Pembina mereka bergeser dari sana dan meminta Reya untuk menangkap tampilan Zein dan kakek itu saja. Namun, karena sang kakek sudah cukup susah bergerak, akhirnya sang cuculah yang beliau minta.

Anak tiga tahunan itu cukup banyak bergerak saat Reya mulai mengatur kameranya. Hingga akhirnya, Zein memegang bahu kokoh versi mungil itu dan berjongkok sambil memeluknya dari samping. Tak lupa ajakan lembut untuk berfoto dan … sesuatu yang tak sengaja mata Reya tangkap dari kamera ponselnya.

Zein menyuguhkan senyuman hangatnya.

Dengan tangan besar itu yang melingkar di pundak anak lelaki itu, entah kenapa Reya merasa suasana sekitarnya tiba-tiba berbeda? Ada yang aneh dengan dirinya.

Gadis itu refleks ikut berjongkok. Mendapati angle yang cukup pas di depan mata, Reya mengatur kamera ponselnya dan mulai menghitung.

“1 … 2 … 3 …”

Ceklek!

Satu foto klasik dengan latar sederhana dan suasana hangat akan menyapa siapa saja saat melihatnya.

Entah sedang terhipnotis atau memang tidak lagi ingin peduli? Reya … kembali jatuh lagi.

Di tengah lamunan yang mengikis rasa percaya Reya terhadap seseorang siapapun dia, sahabat taatnya hadir sembari menepuk bahu dan berbisik lembut, “Reya, sakit yang berulang kali engkau rasa bisa jadi adalah bukti cinta Allah padamu, karena Dia cemburu dan tidak ingin engkau duakan, dan agar engkau terjaga dari lelaki yang tak pantas untukmu. Sesungguhnya Allah hendak siapkan pangeran terbaik yang akan menggandeng dan membangunkanmu istana di surga kelak. Reya, kamu hanya butuh sedikit bersabar dan fokus melayakkan diri menjadi _high jomblo_ yang menjadikan para bidadari iri… Semangat Reya…

– End –

Tidak ada yang sepenuhnya bisa mengendalikan perasaannya. Irreya Safeera adalah salah satu buktinya.

Ya, dia sudah dibuat kecewa oleh kenyataan yang dia terima. Tapi, rasa juga … bukanlah sesuatu yang bisa dihilangkan begitu saja. Namun dengan ‘kewarasan akal’ semua akan kembali baik-baik saja.

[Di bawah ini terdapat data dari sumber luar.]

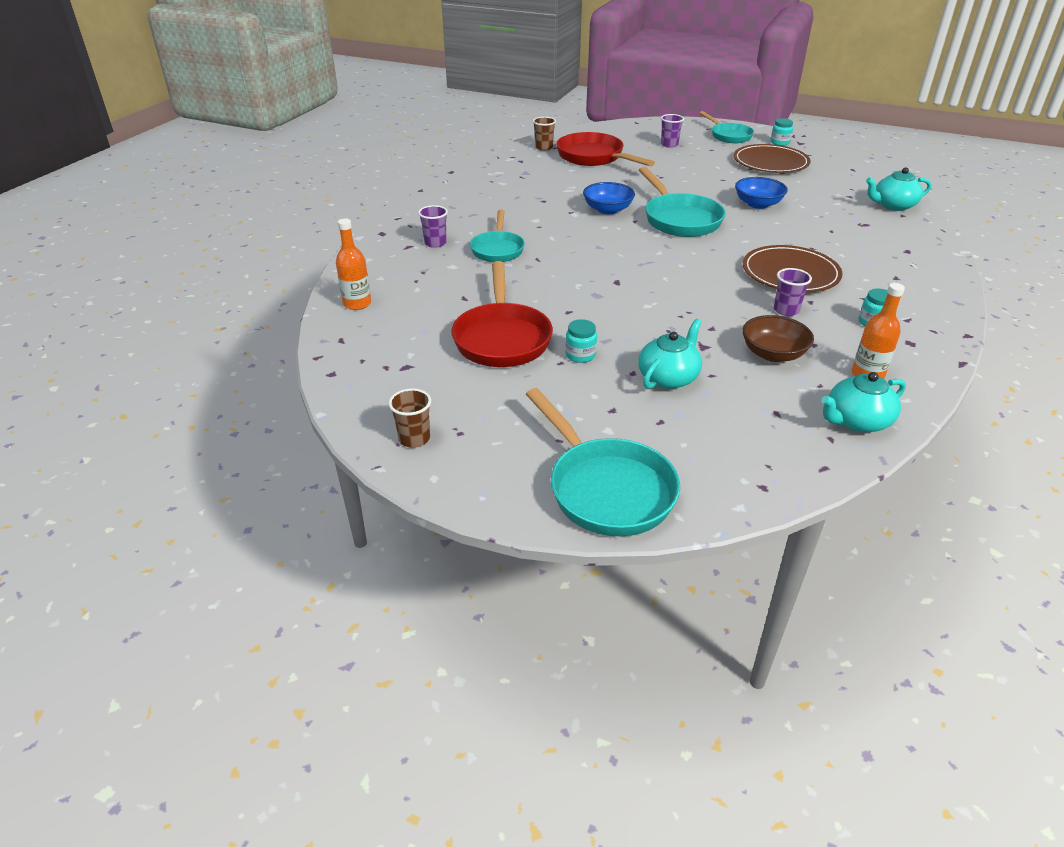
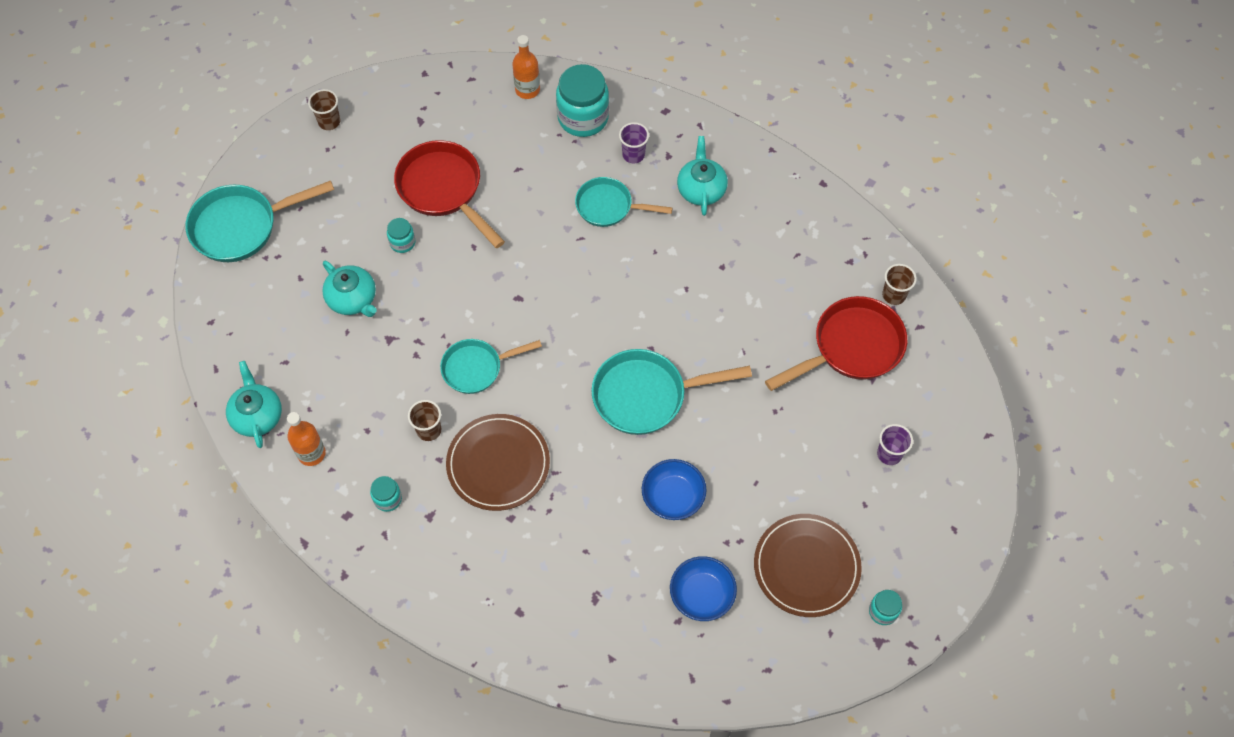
camera: 100 degrees right, 25 degrees up
(393, 270) = (583, 118): none -> turquoise jar
(502, 338) = (443, 190): red pan -> red pan turned 45 degrees clockwise
(607, 210) = (685, 327): blue bowl -> blue bowl (702, 595)
(729, 136) = (918, 548): turquoise pan -> turquoise pan (477, 368)
(773, 354) = (362, 390): brown bowl -> none
(786, 310) = (429, 430): purple cup -> brown cup
(893, 205) = (640, 662): turquoise teapot -> turquoise teapot (701, 189)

“Boleh jadi kamu membenci sesuatu, padahal ia amat baik bagimu, dan boleh jadi (pula) kamu menyukai sesuatu, padahal ia amat buruk bagimu; Allah mengetahui, sedang kamu tidak mengetahui.” (QS. Al Baqarah: 216).

Pesan cinta untuk Reya,

I’ve felt all the bitterness in life and the most bitter is to hope in humans (Ali bin Abi Thalib)

Saya pernah merasakan semua kepahitan dalam hidup dan tidak ada rasa pahit yang melebihi pahitnya berharap kepada manusia.